▸ **WHAT TO DO**:
Reproduce, unchanged, the part of the rows below that opens with the line containing "scientific name: Carex dioica" and closes with the line containing "genus: Wallengrenia". Include both of those lines.

▸ **EXERCISE MATERIAL**:
--

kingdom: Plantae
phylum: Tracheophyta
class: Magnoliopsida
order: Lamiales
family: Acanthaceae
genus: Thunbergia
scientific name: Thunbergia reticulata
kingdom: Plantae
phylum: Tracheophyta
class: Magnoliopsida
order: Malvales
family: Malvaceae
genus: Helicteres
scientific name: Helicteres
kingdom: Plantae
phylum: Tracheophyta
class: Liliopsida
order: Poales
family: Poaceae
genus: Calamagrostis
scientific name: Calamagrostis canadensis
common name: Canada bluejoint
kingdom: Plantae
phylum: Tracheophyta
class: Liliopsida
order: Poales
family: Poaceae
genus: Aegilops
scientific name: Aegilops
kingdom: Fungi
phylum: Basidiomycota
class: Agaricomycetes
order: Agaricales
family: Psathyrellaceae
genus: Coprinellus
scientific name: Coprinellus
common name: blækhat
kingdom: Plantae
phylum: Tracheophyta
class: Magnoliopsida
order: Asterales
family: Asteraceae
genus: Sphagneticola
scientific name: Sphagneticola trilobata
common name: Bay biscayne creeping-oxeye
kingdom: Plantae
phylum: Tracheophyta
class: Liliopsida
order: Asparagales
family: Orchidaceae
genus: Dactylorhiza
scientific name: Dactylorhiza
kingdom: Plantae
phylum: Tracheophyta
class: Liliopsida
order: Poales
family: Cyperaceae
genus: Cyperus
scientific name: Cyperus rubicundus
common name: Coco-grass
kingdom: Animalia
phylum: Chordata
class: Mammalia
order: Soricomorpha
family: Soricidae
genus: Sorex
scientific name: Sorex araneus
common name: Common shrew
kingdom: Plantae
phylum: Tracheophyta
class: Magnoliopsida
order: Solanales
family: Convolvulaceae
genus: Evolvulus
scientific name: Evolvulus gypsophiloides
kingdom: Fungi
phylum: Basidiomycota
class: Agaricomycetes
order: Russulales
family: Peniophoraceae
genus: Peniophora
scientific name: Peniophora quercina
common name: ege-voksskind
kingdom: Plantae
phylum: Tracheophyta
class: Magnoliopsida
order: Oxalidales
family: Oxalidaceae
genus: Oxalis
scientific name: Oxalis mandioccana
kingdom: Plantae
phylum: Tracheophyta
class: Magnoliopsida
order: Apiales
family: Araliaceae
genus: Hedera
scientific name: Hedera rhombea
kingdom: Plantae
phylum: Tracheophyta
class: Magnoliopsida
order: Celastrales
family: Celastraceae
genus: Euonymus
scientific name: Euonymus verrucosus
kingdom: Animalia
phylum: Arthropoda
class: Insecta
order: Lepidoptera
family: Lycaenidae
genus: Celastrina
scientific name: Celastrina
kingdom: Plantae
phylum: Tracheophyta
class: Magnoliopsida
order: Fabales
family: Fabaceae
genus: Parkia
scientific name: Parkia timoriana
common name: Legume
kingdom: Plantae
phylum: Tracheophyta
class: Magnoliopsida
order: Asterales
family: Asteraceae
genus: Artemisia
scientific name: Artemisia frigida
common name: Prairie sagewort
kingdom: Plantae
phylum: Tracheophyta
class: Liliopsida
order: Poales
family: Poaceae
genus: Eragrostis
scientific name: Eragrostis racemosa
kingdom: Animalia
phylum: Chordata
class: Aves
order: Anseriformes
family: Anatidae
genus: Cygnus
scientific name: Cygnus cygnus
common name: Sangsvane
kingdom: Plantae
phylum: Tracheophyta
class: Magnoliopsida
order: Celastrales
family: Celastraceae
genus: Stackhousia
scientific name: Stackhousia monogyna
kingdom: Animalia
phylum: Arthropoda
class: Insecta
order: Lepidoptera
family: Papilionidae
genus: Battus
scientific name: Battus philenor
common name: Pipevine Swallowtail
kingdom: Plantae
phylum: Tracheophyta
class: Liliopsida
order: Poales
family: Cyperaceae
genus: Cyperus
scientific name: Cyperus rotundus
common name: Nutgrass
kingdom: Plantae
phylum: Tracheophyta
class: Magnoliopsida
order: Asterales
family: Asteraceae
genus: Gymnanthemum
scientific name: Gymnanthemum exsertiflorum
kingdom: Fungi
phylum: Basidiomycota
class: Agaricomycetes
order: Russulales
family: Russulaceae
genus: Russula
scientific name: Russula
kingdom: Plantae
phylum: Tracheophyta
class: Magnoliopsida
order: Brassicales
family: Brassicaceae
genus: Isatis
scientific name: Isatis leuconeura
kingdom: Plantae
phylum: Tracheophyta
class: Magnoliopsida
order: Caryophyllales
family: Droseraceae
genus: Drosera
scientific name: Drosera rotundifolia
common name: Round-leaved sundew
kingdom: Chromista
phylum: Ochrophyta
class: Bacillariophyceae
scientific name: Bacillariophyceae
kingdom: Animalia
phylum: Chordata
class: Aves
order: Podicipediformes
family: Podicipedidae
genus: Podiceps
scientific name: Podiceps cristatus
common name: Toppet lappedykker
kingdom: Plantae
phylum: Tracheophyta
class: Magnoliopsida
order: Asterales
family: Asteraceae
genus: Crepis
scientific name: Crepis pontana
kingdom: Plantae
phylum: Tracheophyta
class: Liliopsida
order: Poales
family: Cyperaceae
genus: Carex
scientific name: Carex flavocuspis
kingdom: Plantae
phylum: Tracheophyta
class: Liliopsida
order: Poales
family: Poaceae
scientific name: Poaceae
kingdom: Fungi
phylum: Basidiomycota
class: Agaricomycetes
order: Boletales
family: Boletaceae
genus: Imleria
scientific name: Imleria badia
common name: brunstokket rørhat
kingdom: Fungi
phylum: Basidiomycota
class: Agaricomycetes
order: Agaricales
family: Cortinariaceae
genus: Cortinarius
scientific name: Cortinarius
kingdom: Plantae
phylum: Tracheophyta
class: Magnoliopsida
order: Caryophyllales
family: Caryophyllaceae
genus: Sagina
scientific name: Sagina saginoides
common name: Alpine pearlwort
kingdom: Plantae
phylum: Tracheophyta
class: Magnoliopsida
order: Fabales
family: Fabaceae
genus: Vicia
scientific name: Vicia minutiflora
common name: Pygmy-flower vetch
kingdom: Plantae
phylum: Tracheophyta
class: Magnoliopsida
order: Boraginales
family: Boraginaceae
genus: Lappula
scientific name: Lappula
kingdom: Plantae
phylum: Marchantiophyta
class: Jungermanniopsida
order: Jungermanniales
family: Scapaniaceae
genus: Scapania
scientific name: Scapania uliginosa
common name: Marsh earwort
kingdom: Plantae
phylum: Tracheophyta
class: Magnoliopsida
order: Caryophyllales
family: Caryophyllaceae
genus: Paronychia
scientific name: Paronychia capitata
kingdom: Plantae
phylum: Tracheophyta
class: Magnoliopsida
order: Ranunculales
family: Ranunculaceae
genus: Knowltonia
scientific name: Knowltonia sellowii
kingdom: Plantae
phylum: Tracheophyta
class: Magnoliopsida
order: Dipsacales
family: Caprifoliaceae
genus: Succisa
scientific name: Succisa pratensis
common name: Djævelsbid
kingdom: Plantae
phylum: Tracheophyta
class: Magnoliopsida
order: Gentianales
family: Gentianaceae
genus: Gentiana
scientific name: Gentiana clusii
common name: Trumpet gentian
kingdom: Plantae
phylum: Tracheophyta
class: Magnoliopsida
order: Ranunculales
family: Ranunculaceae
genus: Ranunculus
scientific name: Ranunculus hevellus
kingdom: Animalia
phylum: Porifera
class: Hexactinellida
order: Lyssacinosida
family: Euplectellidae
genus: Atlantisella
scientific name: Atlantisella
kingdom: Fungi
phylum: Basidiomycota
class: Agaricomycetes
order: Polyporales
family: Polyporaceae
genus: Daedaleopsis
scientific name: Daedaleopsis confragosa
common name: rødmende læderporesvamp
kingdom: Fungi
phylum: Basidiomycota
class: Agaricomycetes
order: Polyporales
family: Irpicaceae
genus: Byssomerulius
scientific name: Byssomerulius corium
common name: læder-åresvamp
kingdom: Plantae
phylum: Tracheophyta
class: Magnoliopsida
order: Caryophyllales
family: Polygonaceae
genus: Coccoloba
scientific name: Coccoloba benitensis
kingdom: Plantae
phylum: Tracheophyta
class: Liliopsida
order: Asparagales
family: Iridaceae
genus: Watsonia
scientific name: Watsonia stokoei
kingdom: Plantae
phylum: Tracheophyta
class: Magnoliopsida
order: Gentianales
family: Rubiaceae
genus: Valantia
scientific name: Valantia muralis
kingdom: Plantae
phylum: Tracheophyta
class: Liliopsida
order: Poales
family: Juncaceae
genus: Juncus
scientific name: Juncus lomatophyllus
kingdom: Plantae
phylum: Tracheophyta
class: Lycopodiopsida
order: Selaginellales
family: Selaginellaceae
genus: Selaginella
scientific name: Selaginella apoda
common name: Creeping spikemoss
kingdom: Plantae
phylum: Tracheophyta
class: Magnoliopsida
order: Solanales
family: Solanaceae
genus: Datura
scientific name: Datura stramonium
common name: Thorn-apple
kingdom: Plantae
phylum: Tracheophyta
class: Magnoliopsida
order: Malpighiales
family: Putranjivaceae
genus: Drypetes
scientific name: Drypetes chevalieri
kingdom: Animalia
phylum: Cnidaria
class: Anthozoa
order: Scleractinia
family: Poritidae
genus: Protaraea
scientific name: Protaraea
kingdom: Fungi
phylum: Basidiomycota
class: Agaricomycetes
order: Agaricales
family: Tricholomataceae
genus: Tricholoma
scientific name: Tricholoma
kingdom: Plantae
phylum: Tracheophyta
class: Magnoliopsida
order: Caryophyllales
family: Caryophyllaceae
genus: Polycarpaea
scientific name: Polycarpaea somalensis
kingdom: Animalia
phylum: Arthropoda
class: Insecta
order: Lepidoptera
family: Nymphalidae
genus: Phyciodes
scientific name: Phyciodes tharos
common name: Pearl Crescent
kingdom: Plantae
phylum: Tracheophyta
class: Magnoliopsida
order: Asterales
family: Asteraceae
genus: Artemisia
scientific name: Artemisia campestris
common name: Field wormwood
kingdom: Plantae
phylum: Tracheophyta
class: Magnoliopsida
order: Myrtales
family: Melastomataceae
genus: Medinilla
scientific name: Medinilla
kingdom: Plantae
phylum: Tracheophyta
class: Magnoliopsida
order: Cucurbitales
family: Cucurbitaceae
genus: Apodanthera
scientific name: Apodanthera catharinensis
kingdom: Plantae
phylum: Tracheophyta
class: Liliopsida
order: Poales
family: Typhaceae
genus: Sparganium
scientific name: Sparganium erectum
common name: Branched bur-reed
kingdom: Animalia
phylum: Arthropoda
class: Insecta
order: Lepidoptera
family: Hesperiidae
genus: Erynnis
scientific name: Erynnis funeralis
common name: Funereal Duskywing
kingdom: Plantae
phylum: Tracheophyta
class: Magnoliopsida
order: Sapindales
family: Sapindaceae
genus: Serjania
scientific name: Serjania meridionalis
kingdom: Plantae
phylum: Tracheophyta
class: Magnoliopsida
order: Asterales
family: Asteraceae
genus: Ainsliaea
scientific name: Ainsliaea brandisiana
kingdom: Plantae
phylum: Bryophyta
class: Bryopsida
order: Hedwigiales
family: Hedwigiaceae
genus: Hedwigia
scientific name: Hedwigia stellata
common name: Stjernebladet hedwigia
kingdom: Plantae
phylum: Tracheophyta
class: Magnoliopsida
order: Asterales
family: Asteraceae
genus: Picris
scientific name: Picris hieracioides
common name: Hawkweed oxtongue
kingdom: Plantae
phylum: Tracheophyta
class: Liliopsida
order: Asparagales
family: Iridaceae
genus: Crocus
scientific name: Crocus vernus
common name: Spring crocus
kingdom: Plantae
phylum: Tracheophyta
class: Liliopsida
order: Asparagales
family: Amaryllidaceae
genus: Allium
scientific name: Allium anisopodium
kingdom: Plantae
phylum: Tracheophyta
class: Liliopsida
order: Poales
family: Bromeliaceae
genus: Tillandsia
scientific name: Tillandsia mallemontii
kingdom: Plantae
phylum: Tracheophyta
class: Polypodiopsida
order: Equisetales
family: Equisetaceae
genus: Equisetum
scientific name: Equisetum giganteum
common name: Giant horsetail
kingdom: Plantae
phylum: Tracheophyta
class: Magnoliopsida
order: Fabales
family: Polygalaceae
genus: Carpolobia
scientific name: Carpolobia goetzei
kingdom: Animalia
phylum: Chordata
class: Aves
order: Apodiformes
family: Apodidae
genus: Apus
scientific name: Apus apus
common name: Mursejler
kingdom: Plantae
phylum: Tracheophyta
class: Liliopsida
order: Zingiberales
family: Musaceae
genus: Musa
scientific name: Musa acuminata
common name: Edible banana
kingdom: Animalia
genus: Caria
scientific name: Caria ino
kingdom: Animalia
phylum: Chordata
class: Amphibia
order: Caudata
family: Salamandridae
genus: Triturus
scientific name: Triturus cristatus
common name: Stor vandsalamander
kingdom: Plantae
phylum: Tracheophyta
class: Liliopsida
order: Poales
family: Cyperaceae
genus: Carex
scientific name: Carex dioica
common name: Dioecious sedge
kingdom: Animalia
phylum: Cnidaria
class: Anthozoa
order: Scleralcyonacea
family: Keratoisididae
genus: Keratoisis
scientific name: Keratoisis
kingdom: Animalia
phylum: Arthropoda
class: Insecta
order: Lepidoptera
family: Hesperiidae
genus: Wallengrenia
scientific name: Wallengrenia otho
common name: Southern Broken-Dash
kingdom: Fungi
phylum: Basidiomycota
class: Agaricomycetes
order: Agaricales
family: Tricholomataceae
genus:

--

▸ **EXERCISE RESPONSE**:
scientific name: Carex dioica
common name: Dioecious sedge
kingdom: Animalia
phylum: Cnidaria
class: Anthozoa
order: Scleralcyonacea
family: Keratoisididae
genus: Keratoisis
scientific name: Keratoisis
kingdom: Animalia
phylum: Arthropoda
class: Insecta
order: Lepidoptera
family: Hesperiidae
genus: Wallengrenia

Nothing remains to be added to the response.